Personally, I view the Fermi Paradox a bit like the old “Bumblebee Paradox”, given certain aerodynamic assumptions it has been proven that the bumblebee is impossible of flight. We have evidence to the contrary, of course, so what that really meant was that we didn’t understand bumblebees or flight well enough. Similarly, I think the Fermi Paradox doesn’t have any implications other than that we simply do not understand the galaxy, the nature of technological civilizations, and interstellar spaceflight nearly well enough to answer even seemingly simple questions about them.
Hi Robin
I think that’s the real value of the Paradox – that it is telling us our assumptions about intelligence, technology or physics are incorrect in some way. But in what way? That’s the $64,000 question.
I’ve stated my preference – that the window of opportunity for meaningful communication is narrow time-wise. At some point intelligence undergoes a fundamental change. But I don’t know that, and other theories exist in super-abundance.
Adam
Adam,
I think it’s obvious that we can discount the concept of an advanced galactic, multi-racial civilization based on interstellar exploration and free trade. Otherwise, we’d see the billboards and hear the advertisements.
I fear that the evolution of intelligence is either a very rare evolutionary accident, or intelligence is not conducive to survival. Let’s pray it isn’t the latter…

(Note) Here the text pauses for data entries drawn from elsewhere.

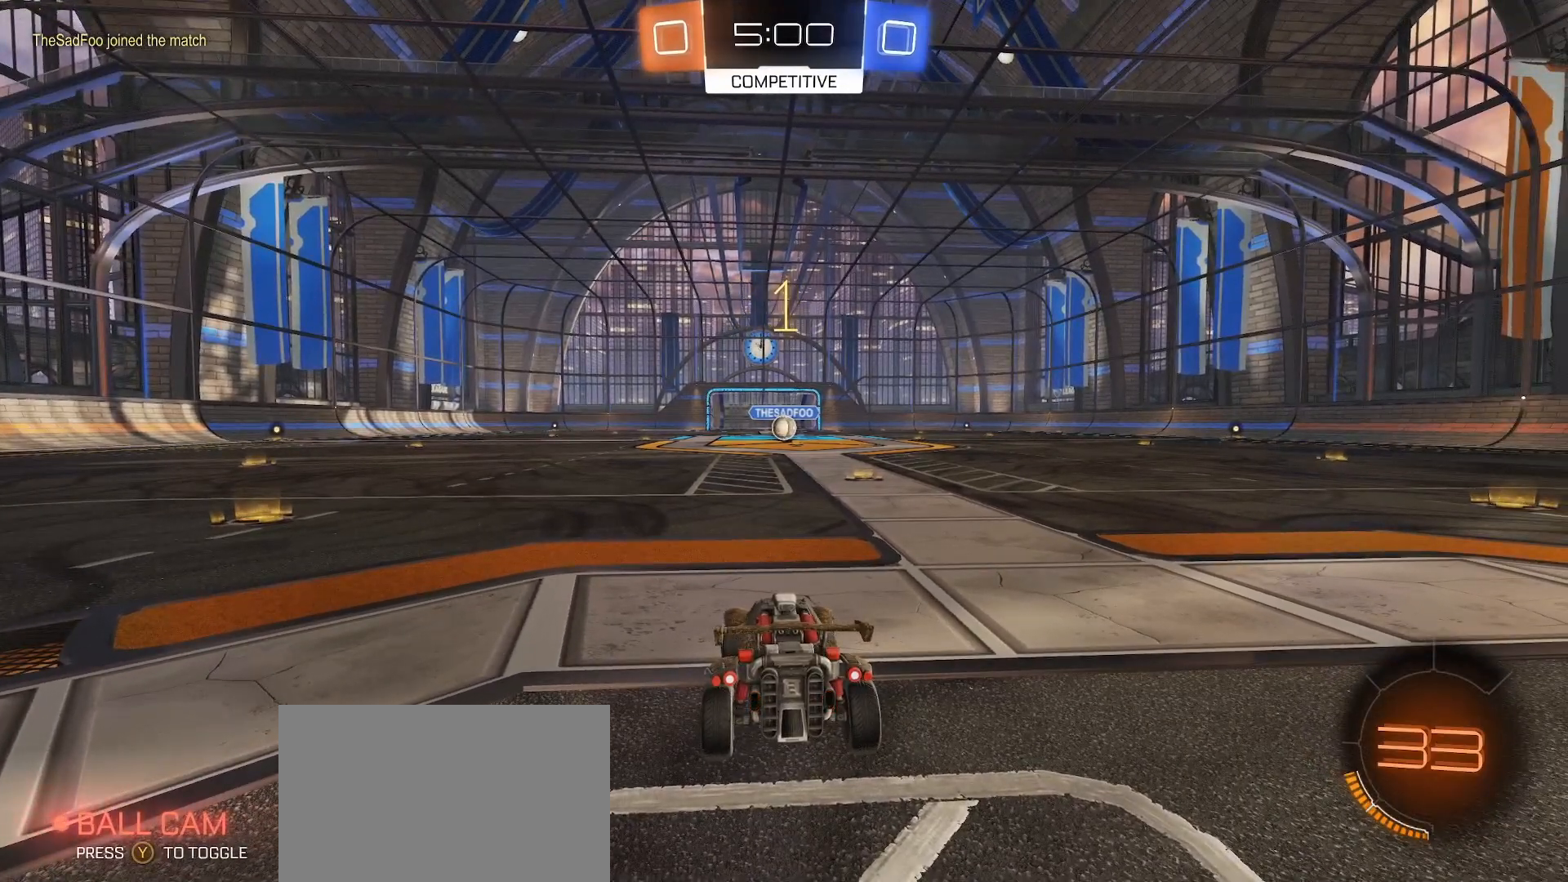
{"dt_ms": 500, "buttons": ["CIRCLE", "SQUARE", "R2"], "left_stick": "up-right", "right_stick": "center", "button_events": [[467, "CROSS", "down"], [483, "CROSS", "up"]]}
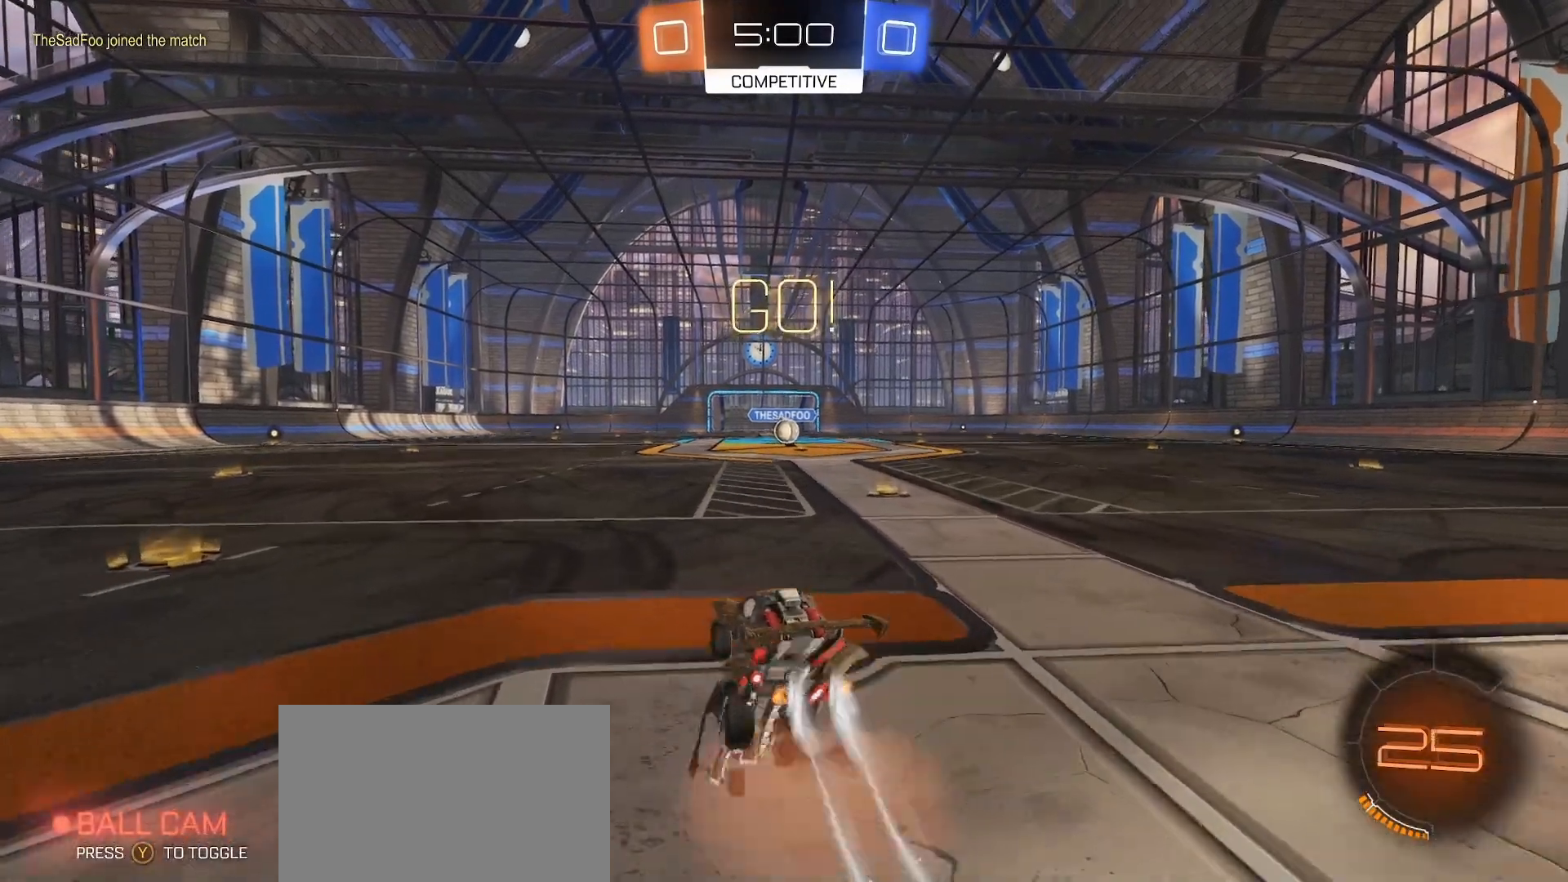
{"dt_ms": 500, "buttons": ["CIRCLE", "SQUARE", "R2", "L3"], "left_stick": "down", "right_stick": "center", "button_events": [[17, "CROSS", "down"], [17, "L3", "down"], [83, "CROSS", "up"]]}
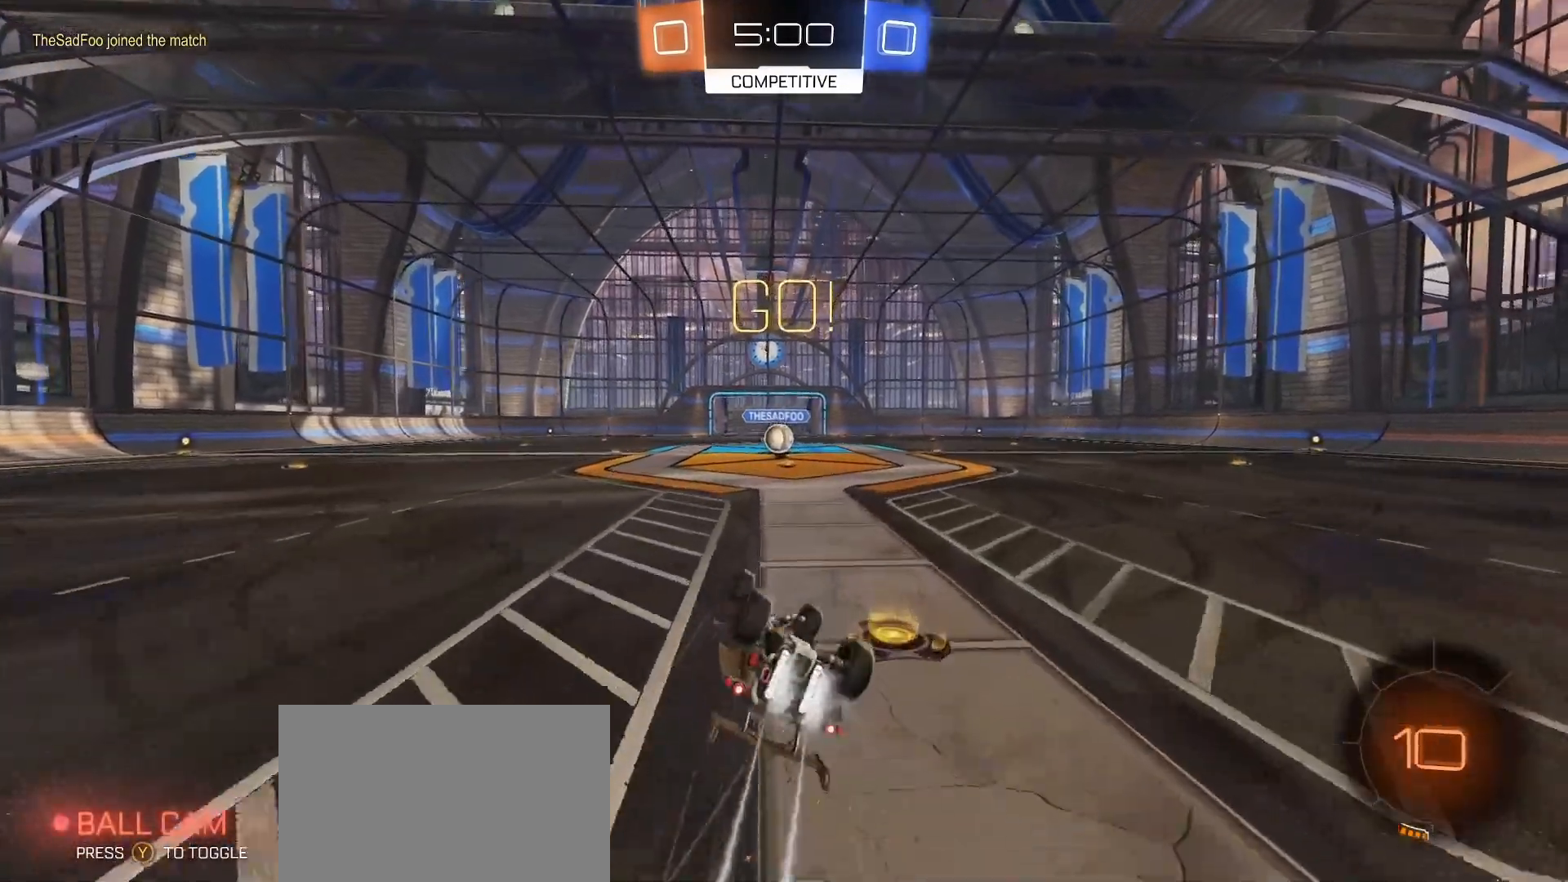
{"dt_ms": 500, "buttons": ["CIRCLE", "R2"], "left_stick": "center", "right_stick": "center", "button_events": [[383, "L3", "up"], [417, "SQUARE", "up"]]}
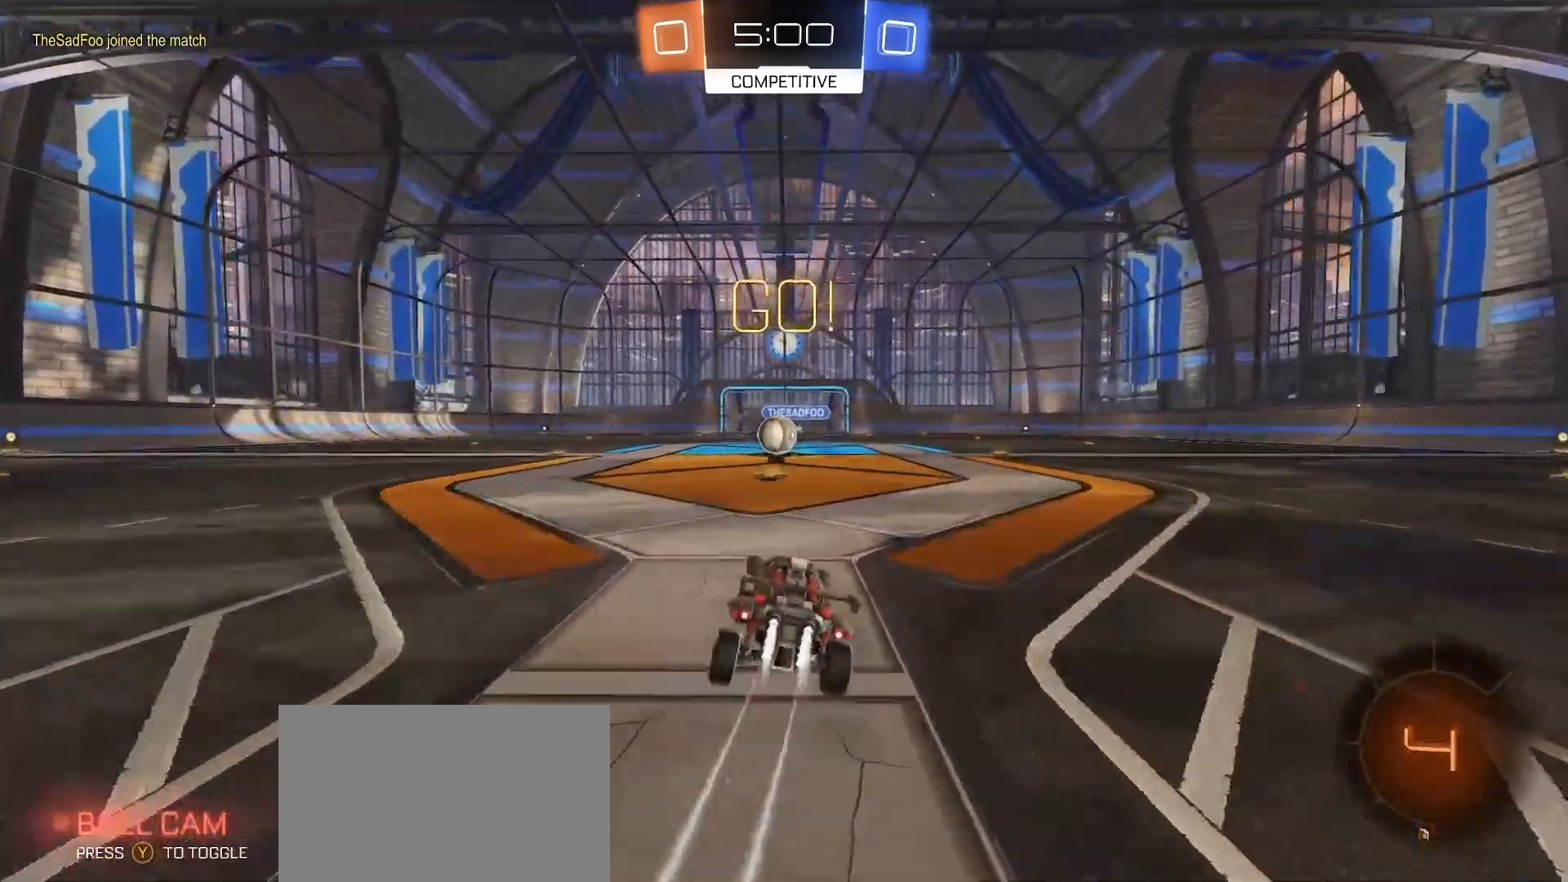
{"dt_ms": 500, "buttons": ["R2"], "left_stick": "center", "right_stick": "center", "button_events": [[183, "CIRCLE", "up"]]}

Of course we, as living beings, tend to think life is the most important
thing in the Universe, but if you look at the Universe, the grandest
and most prominent items in it are certainly not life, at least not on
the scales we can see from Earth.
Of course, there is the theory that galaxies are actually living beings
on a different and more magnificent scale and we are just way too
small to appreciate them, just as perhaps bacteria in our intenstines
can’t conceive of the human body that is their universe as a separate
living being.
Maybe we and other ETI are the evolving “brains” of galaxies,
getting larger and smarter with each passing eon like any
evolving creature. Or maybe we think too much of ourselves
and are little more than parasites to such massive beings.
Just some ruminations in the last days of 2006.
Eric, it may be that we’re simply the first species to invent advanced marketing technologies. I can see the trading possibilities now. They give us the blueprints for a warp drive and we show them how to push holographic rich-media pop-up ads onto their starship display screens.